4.5.08

Recensione: Il treno per il Darjeeling

Regia: Wes Anderson
Sceneggiatura: Wes Anderson, Roman Coppola, Jason Schwartzman
Cast: Adrien Brody, Owen Wilson, Jason Schwartzman, Amara Karan, Wallace Wolodarsky, Waris Ahluwalia

Il talento visionario di Wes Anderson al servizio di un road movie, anzi di un "train movie", spirituale e psichedelico.

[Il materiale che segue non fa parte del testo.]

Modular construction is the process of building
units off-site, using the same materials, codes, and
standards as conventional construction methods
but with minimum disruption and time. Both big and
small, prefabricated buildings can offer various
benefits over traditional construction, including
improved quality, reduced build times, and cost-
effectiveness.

Tre fratelli, Francis (Wilson), Peter (Brody) e Jack (Schwartzman) dopo un anno di distacco, si ritrovano in India in un treno diretto nel Darjeeling alla ricerca dell’incarnazione dello spirito paterno (probabilmente all’interno di una tigre albina), con la speranza di poter ricucire i rapporti familiari e l’auspicio di rivedere la madre (Huston) che li abbandonò in tenera età.
Un viaggio fallimentare sotto il profilo della ricerca, tra amori disillusi e piccoli teatrini, ma significativo per la loro crescita interiore.
E’ innegabile che Anderson goda di un personalissimo senso estetico, in cui predomina il “mondo” visionario, oscillante costantemente tra il vintage e il glamour, e che lascia sempre un solco profondo oltre che nell’approccio al film anche nella mente dello spettatore (anche del più occasionale).
I tre fratelli Whitman, metaforica personificazione (volontaria o meno, questo non ci è dato saperlo) del pensiero dell’omonimo scrittore americano Walt Whitman, inseguono un utopico sogno di libertà, da loro stessi oltre che dall’attanagliante mondo cosmopolita contemporaneo, compresso tra repressa sessualità e impossibilità di comunicare.
Al solito Anderson ha la capacità di tradurre in immagini le sensazioni e, abbandonata la natia New York, come per il precedente “Le avventure acquatiche di Steve Zissou”, compie un metaforico (oltre che fisico) viaggio nella regione indiana del Darjeeling.
Ma il luogo in questione, che all’apparenza potrebbe sembrare solo un pretesto narrativo, si rivela invece determinante nel sostenere completamente uno schema narrativo altrimenti fragile e non particolarmente ispirato, diversamente da come è stato per i suoi precedenti lavori (checché se ne dica reputo “Le avventure acquatiche di Steve Zissou” un valido prodotto d’intrattenimento caratterizzato da una comicità intelligente).
Anche qui si ride, delle solite trovate grottesche “alla Anderson”, ma come nelle precedenti pellicole al tutto fa da sfondo una vena di malinconia, che molto spesso finisce per trasformare il sorriso in dispiacere.
Bada molto all’estetica (sublime la fotografia di Robert Yeoman e incantevoli i costumi di Milena Canonero), senza ovviamente dimenticare anche il senso per la geometria che caratterizza la scena, ogni elemento ha infatti una sua precisa funzione e una sua simmetria rispetto a tutti gli altri, e molto meno alla sostanza in questo frangente, dando vita ad una sorta di road movie spirituale in cui la trama è giusto un frivolo accenno e all’ottima interpretazione (più che altro -fisica- presenza scenica) fan da contraltare le musiche dei Kinks, dei Rolling Stones e di Peter Sarstedt, oltre alle sonorità in stile Ivory e dal “tocco” tipicamente indiano.
Bella e significativa la scena del (doppio/triplo) funerale.
Si sprecano i camei, dal Bill Murray uomo d’affari al regista Barbet Schroeder, fino alla materna Anjelica Huston e la innocente Natalie Portman (da vedere anche il cortometraggio/prequel “Hotel Chevalier” con protagonista l’attrice insieme al giovane Schwartzman, visibile in apertura), per arrivare ad Irfan Khan (“Il destino nel nome” e “A mighty heart - Un cuore grande”), oltre al solito Kumar Pallana.
Un cineasta sicuramente non affine a tutti i palati, si può amarlo così come lo si può odiare, non esistono vie di mezzo, e questo suo ultimo “Il treno per il Darjeeling” non fa differenza e complice anche una trasandata quanto ritardataria distribuzione in sala, è destinato a rimanere un prodotto di nicchia.